El techo del almacén subterráneo llegaba justo a la altura de los muslos de Shujuan. Siguiendo por el muro de la cocina hacia la parte trasera se encontraban los respiraderos. En total había tres, cada uno cubierto por una rejilla metálica completamente oxidada. A través de ellos, Shujuan y Xiaoyu pudieron llevar a cabo su labor de espionaje.
Los dedos de Doukou tañían la
pipa
. Era una muchacha menuda y delicada. Su cara tenía la forma de un melocotón: redondeada por arriba y puntiaguda por abajo. Si se la observaba tapándole la parte inferior del rostro, parecía que se pasaba el día entero radiante de alegría; pero si se tapaba la parte superior, parecía entonces continuamente ofendida por algo, como si le acabaran de dar gato por liebre. Fuera como fuese, Doukou era muy guapa. De no ser por su baja condición, habría conquistado a quien se propusiera. El furtivo concurso de belleza que estaban llevando a cabo contaba ya con su primera candidata al triunfo.

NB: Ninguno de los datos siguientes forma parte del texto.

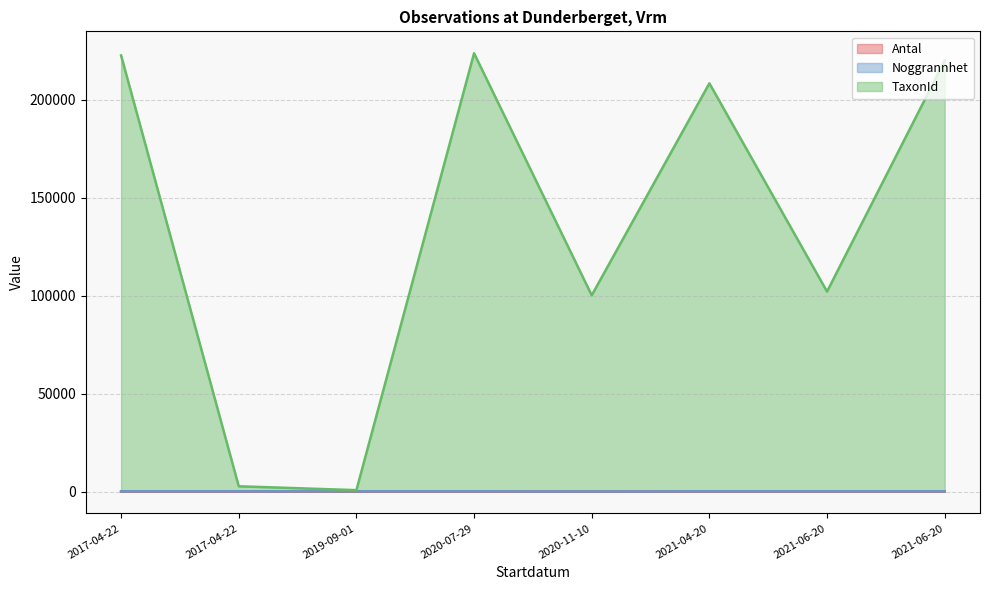

At which category does Antal reach its first local valley?

2020-07-29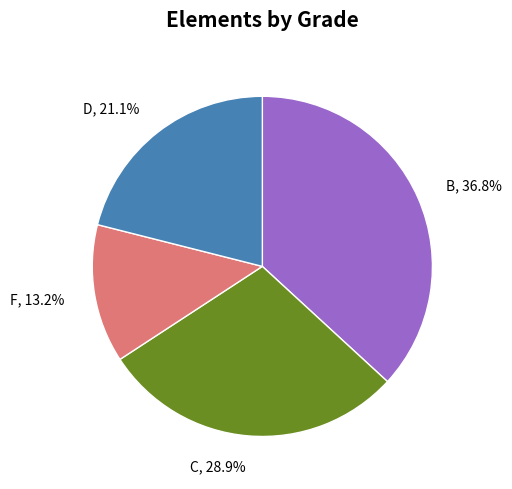

How much of the chart is everything except B?

63.2%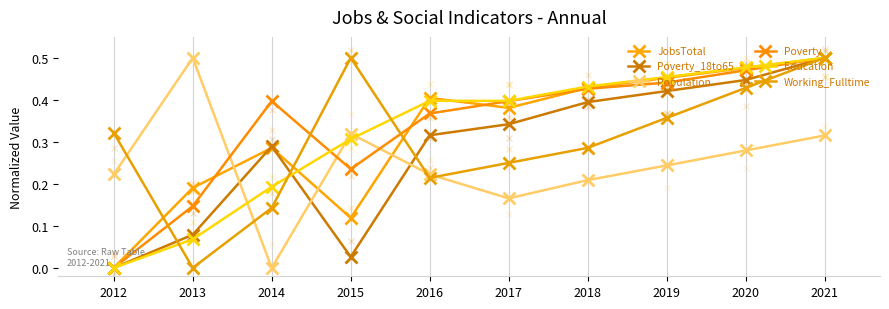

Is the value of Education at 2012 greater than the value of Working_Fulltime at 2016?

No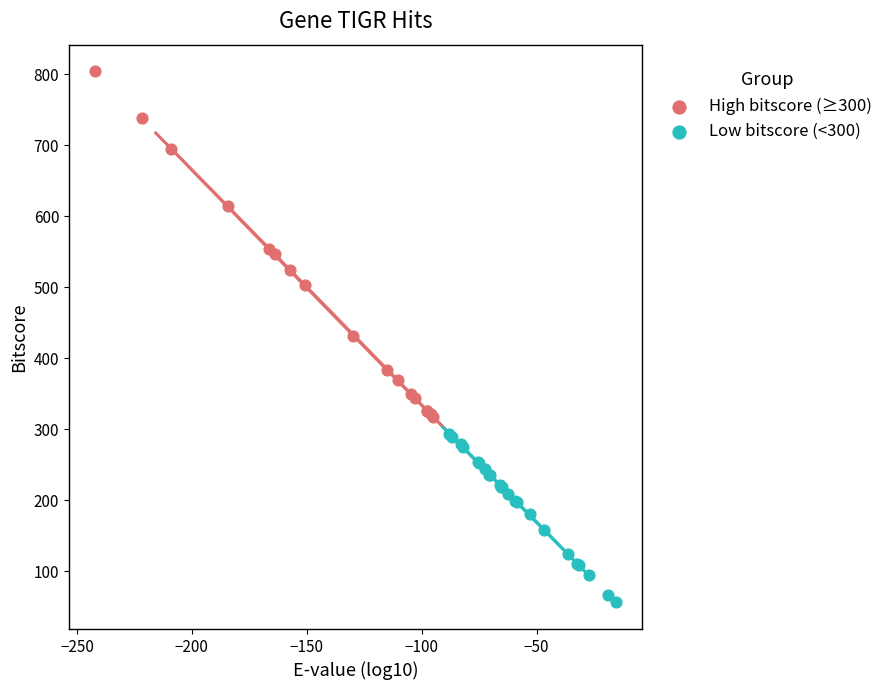

Which series has the widest spread of Y values?

High bitscore (≥300)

El almacén había dejado de serlo para convertirse en un barco-burdel subterráneo. Por todas partes se extendían sus colchas de llamativos colores y los abrigos de piel de zorro y marta. Habían recubierto con el papel de aluminio de las cajetillas de cigarrillos los ganchos vacíos que servían originalmente para colgar salchichas y jamones, y de ellos pendían ahora pañuelos de gasa, sujetadores, corsés y demás prendas en un despliegue multicolor. Cuatro mujeres se hallaban de pie alrededor de un barril de vino sobre el que habían colocado una tabla de cocina contra la que repiqueteaban las fichas del mahjong. Estaba visto que el que les faltaran cinco piezas no iba a dejarlas sin diversión. Cada una tenía delante un tazón lleno de vino tinto; el mismo vino que donaba el padre de Xiaoyu y que se empleaba en las misas.